Tasks and exercises.
1) Copy the essay about growing up between continents word for word, everything from "what I perceived" down to "to save ours.".
2) Write the next part of the essay about growing up between continents, picking up right after its final sentence.

*** Opening of Passage for review ***

The journey to finding oneself and their passion is one many are fortunate to have embarked

on and completed early on in life. However, I have not been permitted this luck. From a young

age, I have been splurged by many worldly cultures and experiences.

Growing up in a divorced family, my sister and I faced court battle after court battle and were

“tossed” from continent to continent between our two parents. With our time in Bamako, Mali,

where my abusive father resided, we faced hardships from the war-torn country and abuse from

our “believed-to-be” loving father. As a young boy living under my father’s roof, I longed for his

love, attention, and, most of all, role model characteristics as I wanted to be like him. But to my

dismay, my father fell short of my dreams. Thankfully after a year of torment, my mother

rescued us, and we moved to France, where we had lived with my mother before my father

dragged us to Mali. After another year, we escaped once more from my father’s claws as he was

attempting to bring us back under his abusive powers in Mali. We fled to the United States.

Upon arrival, I was faced with learning a new language, adapting to a brand-new environment,

and hiding from my father and the rest of my family and friends. However, as I was experiencing

what I perceived to be some of the most challenging times, my courageous mother was genuinely

experiencing the worst of all. From a doctor in France to a cleaning lady in the US, she sacrificed

her monetary values, language, friends, family, and life to save ours.

*** Close of Passage for review ***
*** Opening of Material supplied ***

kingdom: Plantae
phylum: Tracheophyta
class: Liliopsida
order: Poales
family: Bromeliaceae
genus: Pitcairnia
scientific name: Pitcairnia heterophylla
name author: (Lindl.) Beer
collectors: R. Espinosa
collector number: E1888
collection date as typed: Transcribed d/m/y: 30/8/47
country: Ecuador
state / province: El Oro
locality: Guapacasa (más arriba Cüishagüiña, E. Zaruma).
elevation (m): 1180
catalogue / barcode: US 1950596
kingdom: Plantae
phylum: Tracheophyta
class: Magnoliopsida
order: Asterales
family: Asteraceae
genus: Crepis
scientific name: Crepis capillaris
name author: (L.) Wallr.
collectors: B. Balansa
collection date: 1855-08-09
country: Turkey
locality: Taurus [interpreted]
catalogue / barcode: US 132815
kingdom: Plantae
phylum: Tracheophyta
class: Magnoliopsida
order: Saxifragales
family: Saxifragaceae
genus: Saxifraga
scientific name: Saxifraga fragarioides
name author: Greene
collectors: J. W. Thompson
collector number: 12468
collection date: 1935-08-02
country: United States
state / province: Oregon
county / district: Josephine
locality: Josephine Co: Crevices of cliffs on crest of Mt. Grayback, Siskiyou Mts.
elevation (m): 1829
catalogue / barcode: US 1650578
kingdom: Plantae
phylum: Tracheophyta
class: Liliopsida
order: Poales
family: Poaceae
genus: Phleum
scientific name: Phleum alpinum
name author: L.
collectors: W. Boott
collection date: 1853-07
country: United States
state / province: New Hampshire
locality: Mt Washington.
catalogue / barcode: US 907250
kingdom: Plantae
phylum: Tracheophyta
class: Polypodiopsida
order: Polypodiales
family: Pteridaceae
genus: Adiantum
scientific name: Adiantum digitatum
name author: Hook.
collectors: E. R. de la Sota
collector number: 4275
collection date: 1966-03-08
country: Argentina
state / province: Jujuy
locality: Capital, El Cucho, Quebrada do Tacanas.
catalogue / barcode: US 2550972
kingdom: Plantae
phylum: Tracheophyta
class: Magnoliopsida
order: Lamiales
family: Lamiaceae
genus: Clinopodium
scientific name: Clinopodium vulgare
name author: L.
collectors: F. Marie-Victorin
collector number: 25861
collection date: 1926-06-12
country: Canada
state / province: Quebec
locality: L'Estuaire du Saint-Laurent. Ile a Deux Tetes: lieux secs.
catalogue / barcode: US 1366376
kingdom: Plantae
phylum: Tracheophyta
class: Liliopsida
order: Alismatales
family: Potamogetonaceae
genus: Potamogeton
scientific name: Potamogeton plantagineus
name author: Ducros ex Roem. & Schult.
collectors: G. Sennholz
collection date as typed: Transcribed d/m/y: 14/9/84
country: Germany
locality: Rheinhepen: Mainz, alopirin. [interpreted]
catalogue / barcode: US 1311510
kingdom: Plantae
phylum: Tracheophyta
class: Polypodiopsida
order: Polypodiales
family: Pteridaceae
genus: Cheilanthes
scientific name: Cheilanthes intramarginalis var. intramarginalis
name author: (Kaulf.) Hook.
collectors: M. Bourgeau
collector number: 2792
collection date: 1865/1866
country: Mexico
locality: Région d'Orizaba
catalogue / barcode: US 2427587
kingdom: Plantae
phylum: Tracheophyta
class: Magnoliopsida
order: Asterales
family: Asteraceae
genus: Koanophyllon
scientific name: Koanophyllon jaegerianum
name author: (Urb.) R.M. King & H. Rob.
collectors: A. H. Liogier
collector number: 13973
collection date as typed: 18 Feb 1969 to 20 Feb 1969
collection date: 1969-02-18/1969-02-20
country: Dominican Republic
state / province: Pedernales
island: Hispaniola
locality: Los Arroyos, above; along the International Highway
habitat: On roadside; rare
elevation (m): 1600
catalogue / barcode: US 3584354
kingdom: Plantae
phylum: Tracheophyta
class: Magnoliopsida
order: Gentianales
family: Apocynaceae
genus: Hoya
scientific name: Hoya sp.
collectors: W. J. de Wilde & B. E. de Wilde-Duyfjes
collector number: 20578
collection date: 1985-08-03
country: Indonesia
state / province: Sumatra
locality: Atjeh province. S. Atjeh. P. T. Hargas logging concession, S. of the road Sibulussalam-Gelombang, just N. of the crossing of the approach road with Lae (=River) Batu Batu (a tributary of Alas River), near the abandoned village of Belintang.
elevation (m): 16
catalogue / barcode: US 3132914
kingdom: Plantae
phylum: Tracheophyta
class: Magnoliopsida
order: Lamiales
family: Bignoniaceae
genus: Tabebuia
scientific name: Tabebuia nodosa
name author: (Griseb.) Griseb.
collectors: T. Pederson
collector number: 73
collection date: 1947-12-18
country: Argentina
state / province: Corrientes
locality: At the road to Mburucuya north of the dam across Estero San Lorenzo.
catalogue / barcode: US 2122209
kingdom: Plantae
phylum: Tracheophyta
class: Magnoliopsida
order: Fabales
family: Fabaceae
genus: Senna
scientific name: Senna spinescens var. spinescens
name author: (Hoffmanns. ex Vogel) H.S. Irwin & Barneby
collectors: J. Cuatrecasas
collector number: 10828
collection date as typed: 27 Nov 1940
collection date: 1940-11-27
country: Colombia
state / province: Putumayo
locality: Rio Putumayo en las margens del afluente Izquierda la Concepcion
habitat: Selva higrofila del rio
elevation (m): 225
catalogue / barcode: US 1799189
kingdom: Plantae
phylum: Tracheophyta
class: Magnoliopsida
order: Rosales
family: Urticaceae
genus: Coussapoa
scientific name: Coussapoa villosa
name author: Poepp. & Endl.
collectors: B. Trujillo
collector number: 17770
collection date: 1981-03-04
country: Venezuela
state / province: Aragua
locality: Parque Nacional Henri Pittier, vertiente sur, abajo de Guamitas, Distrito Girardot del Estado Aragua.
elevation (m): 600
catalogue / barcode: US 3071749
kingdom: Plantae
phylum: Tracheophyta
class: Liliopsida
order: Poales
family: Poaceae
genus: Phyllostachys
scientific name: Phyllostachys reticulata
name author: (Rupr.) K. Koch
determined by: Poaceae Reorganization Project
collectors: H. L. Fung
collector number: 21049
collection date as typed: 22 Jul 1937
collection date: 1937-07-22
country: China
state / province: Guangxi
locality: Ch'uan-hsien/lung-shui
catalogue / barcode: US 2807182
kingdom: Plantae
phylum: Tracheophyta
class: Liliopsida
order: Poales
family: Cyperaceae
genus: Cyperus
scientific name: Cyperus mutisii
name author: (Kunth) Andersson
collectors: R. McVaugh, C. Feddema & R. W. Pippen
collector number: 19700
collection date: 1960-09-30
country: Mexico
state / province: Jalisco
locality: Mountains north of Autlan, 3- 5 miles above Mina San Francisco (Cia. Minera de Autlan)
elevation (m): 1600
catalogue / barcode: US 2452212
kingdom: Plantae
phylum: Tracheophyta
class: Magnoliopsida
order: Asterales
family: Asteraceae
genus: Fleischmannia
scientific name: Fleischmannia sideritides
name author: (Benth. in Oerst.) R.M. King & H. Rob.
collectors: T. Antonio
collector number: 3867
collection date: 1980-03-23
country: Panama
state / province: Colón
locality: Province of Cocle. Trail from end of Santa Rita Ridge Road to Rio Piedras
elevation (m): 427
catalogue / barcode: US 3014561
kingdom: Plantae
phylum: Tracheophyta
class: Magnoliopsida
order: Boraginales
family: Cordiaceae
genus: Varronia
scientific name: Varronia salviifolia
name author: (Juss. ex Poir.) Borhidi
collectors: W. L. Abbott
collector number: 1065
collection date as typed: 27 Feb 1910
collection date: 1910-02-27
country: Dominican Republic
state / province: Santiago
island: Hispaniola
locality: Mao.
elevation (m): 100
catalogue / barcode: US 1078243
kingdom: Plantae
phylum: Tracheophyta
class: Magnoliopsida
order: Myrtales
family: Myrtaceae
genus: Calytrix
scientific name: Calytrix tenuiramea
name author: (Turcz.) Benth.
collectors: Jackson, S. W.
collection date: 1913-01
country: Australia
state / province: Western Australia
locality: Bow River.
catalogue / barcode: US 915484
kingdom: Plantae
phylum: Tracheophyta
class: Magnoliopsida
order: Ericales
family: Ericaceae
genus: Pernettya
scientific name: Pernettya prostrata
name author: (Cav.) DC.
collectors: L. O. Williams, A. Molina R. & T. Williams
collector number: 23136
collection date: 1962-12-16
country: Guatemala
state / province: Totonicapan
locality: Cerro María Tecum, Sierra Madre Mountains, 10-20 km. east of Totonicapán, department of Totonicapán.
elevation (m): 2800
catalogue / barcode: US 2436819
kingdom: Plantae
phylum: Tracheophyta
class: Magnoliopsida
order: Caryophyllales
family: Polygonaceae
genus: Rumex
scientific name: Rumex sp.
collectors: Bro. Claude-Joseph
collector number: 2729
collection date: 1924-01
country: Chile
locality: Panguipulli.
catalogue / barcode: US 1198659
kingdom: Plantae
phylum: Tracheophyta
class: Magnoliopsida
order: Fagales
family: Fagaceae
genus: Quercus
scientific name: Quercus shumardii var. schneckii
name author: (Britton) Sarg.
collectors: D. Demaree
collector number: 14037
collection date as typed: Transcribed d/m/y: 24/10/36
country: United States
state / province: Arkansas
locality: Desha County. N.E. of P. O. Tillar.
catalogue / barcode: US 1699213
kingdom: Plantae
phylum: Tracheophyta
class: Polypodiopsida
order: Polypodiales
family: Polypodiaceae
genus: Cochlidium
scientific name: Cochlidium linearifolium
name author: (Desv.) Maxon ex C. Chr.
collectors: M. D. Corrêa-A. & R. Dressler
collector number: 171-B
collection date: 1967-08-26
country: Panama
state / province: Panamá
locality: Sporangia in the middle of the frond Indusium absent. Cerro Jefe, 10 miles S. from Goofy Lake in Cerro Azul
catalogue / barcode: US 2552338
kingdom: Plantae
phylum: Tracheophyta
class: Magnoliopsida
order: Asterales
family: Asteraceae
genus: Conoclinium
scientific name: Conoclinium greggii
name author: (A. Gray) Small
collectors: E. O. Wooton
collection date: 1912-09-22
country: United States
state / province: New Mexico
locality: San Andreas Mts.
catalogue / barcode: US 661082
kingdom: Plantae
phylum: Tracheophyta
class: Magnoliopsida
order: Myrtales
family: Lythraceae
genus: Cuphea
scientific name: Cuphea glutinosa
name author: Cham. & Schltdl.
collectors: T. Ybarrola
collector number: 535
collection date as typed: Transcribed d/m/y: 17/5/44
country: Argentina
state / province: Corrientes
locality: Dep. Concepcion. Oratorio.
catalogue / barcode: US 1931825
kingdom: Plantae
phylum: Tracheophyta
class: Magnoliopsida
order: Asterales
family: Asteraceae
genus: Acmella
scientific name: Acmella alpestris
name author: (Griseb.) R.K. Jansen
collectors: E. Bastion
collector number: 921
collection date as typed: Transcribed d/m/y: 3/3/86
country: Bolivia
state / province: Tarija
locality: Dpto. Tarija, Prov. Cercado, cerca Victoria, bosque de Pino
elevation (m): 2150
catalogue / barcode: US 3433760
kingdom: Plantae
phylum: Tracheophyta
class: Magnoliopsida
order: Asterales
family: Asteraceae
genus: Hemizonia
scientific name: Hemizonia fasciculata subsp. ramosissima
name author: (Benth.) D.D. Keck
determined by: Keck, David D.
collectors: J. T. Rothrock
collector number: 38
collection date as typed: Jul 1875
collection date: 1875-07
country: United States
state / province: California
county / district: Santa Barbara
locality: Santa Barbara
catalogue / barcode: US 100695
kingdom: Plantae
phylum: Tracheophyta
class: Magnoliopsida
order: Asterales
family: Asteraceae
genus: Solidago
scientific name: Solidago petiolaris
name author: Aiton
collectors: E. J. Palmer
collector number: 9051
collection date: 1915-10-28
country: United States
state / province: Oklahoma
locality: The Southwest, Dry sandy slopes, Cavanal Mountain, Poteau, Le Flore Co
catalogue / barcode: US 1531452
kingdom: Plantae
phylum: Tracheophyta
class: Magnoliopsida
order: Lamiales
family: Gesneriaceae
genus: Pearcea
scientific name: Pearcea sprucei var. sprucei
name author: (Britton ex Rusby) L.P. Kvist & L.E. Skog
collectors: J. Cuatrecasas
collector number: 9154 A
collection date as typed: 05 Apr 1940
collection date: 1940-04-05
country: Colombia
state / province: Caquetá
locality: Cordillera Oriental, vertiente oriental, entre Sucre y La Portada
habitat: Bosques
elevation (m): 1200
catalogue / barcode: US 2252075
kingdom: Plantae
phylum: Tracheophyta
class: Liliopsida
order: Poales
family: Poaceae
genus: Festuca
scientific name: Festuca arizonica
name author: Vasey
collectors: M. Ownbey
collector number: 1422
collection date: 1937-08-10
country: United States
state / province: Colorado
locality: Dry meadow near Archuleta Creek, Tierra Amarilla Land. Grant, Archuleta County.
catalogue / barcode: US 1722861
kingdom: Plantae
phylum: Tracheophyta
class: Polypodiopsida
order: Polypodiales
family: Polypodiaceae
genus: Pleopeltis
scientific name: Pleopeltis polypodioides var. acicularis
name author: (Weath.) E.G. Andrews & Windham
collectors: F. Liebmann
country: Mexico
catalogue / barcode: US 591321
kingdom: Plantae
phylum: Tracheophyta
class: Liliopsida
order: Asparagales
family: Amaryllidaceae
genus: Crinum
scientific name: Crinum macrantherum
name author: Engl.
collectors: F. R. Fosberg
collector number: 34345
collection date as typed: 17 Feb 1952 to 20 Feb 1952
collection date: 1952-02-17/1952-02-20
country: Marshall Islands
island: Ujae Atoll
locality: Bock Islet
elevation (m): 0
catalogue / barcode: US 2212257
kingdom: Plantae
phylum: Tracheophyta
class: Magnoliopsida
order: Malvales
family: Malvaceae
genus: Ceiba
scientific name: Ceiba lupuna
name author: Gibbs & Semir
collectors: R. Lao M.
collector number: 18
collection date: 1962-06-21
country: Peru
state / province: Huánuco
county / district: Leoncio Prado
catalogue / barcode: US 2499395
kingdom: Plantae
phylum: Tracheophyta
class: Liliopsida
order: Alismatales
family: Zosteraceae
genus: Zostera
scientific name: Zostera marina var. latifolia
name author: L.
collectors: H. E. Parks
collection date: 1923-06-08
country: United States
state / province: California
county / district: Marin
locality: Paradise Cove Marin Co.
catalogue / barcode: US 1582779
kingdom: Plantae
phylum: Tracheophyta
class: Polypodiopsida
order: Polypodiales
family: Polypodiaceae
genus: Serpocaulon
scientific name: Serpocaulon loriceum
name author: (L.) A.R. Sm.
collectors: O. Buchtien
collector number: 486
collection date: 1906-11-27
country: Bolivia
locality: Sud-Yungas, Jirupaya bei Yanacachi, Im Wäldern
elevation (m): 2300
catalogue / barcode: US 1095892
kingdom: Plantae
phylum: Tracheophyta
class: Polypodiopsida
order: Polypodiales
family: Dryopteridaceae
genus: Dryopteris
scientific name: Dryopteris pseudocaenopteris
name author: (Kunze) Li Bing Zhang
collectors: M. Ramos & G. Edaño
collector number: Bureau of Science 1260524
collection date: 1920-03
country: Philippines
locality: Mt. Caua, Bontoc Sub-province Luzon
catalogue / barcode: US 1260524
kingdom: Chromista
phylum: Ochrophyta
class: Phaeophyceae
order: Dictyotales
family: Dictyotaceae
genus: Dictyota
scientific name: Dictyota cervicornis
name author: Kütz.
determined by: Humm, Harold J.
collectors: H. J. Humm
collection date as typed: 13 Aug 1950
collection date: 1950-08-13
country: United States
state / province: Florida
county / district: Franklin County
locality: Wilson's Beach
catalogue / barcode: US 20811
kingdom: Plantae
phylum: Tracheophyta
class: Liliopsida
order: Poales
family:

*** Close of Material supplied ***

Written answers.
1)
what I perceived to be some of the most challenging times, my courageous mother was genuinely

experiencing the worst of all. From a doctor in France to a cleaning lady in the US, she sacrificed

her monetary values, language, friends, family, and life to save ours.

2)
As I grew more accustomed to this new land, my mother fell in love and married my

stepfather, Cal Burleson. Cal was, in a word, my hero: with sacrifices such as selling his house to

pay immigration lawyer fees for us; with caring gestures like taking us out to ball games anytime
it was a home game; with loving words like reminding me of how proud he was of the man I was

becoming; Cal never ceased to be Cal.

As it may have been noticed, I have been using the past tense to describe how wonderful my

stepfather was because he sadly passed away on November 7th, 2021, from small cell bladder

cancer. Through this experience, like so many others, Cal displayed what I had been longing for

from my father back in Africa. Moreover, with him living in Indiana and my mother and I living

in Pennsylvania, I had to live by myself for a vast majority of the start of my senior year for my

mother to take care of her husband in Indiana. Through this, Cal thanked me for being the young

man he hoped I would one day become, and for that, I wish I had made him proud.

All in all, as I finish my last thoughts, I realize how blind I have been to have looked at life

through the views of males who I thought to be my role models and who I thought I should

aspire to be and long for. However, for the last 17 years, I have been blinded to the truth that my

accurate role model is my mother, as she has been with me constantly.

I may not know my calling and all my life’s passions yet, but one thing is sure, my life

experiences and mother have shaped me to be my role model through the characteristics and life

experiences that have been gifted to me. I may not know what I want to pursue at this point, but

one thing is for sure my life’s calling will embrace and showcase the characteristics and values I

have accumulated from the rich background and people that have raised me.